St Faustina Kowalska

(entered heaven this day in 1938)

Dear Faustus,

Would you mind my telling you what I really think about your last note?  I think you’re falling for a big, fat, juicy worm on the devil’s jagged hook.  A mere month into your sophomore year, with the profound missionary experience from last summer already losing its resonance (probably because you haven’t been praying, am I right?), you are beginning to doubt your vocation.  So you have told God that he needs to send you a “clear and unmistakable sign” that he’s calling you to religious life. Yeah, right. He needs to send you a sign? Boloney. You need to get real. The sign has already been sent.  The desire you have long felt in your heart to put your talents and your whole life and every minute of your time at the service of Christ’s Kingdom is the sign. That, my inconstant nephew, is not a “natural” desire; it’s a supernatural one.  Asking for more signs is a subtle way of distancing yourself from God’s will, and that’s exactly what the devil is hoping for. I think you need to take a lesson from today’s saint.

She died when she was only 33, her body torn asunder by tuberculosis and a host of other illnesses and sufferings, in her convent in Krakow, Poland.  At the time, few guessed what an extraordinary saint she was. But when her Diary was published (“Divine Mercy in My Soul”), word spread fast, and she was recognized as Christ’s specially chosen Apostle of the Divine Mercy.  She entered the convent when she was 20, after an uneventful but pious childhood. For the next thirteen years she would live in four different convents of the same religious congregation, The Sisters of Our Lady of Mercy, and serve as cook, gardener, and doorkeeper – hardly a glamorous résumé.  But in those years her intimate union with Christ deepened steadily, under the subtle action of grace, and she was granted visions, revelations, hidden stigmata, participation in the Lord’s Passion, bilocation, the ability to read souls, the gift of prophecy, and the privilege of mystical engagement and marriage.  All these were directed towards helping her fulfill her threefold mission of reminding the world of God’s powerful, loving mercy, sparking a new devotion to that mercy (by means of a new Icon of Divine Mercy, the Chaplet of Divine Mercy, and the institution of the Feast of Divine Mercy on the Sunday after Easter), and founding the Apostolic Movement of Divine Mercy – all three were successfully carried out in her brief but intense life.

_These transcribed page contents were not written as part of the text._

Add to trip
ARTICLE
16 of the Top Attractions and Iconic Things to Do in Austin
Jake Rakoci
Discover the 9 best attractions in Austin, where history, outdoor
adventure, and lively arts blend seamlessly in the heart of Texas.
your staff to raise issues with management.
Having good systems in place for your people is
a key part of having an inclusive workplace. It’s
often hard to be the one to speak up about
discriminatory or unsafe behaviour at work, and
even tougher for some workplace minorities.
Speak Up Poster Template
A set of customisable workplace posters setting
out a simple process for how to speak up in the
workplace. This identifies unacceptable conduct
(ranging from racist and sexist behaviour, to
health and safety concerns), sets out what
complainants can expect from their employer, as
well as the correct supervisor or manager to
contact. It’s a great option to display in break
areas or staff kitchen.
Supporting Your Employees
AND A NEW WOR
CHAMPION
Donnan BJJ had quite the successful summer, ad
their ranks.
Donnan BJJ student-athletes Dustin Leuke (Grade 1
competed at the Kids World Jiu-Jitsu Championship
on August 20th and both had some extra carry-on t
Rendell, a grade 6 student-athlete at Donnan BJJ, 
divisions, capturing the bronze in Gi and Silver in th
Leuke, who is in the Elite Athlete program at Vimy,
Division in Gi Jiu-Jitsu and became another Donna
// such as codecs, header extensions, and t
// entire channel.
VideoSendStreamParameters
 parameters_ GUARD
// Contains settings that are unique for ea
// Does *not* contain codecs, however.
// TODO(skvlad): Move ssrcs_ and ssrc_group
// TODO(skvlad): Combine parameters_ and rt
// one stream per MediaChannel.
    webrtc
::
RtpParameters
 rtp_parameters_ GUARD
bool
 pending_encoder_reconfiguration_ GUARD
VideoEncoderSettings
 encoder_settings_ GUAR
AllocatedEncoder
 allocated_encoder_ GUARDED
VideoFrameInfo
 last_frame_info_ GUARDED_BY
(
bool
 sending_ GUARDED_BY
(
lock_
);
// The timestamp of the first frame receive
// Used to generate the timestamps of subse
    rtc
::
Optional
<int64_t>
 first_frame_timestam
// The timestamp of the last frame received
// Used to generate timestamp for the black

And do you know what she valued more than any of her special graces?  Simple, peaceful, deep communion with Jesus in prayer and in the humble, loving FULFILLMENT OF HIS WILL.  Here’s how she explains it: “Neither graces, nor revelations, nor raptures, nor gifts granted to a soul make it perfect, but rather the intimate union of the soul with God. These gifts are merely ornaments of the soul, but constitute neither its essence nor its perfection. My sanctity and perfection consist in the close union of my will with the will of God.”

And that is the lesson you need to hear.  Enough about “clear and unmistakable signs”!  You need to roll up your sleeves and get to work – studying, building up your Compass chapter, fulfilling your prayer commitments, being a faithful friend and family member, in short, fulfilling all the normal duties of your state in life, because that’s God’s will for you now.  In doing that, God will be able to prepare you and guide you towards the next step in your vocation. In not doing that, you will be ignoring the greatest “sign” God has given – the inklings of your heart.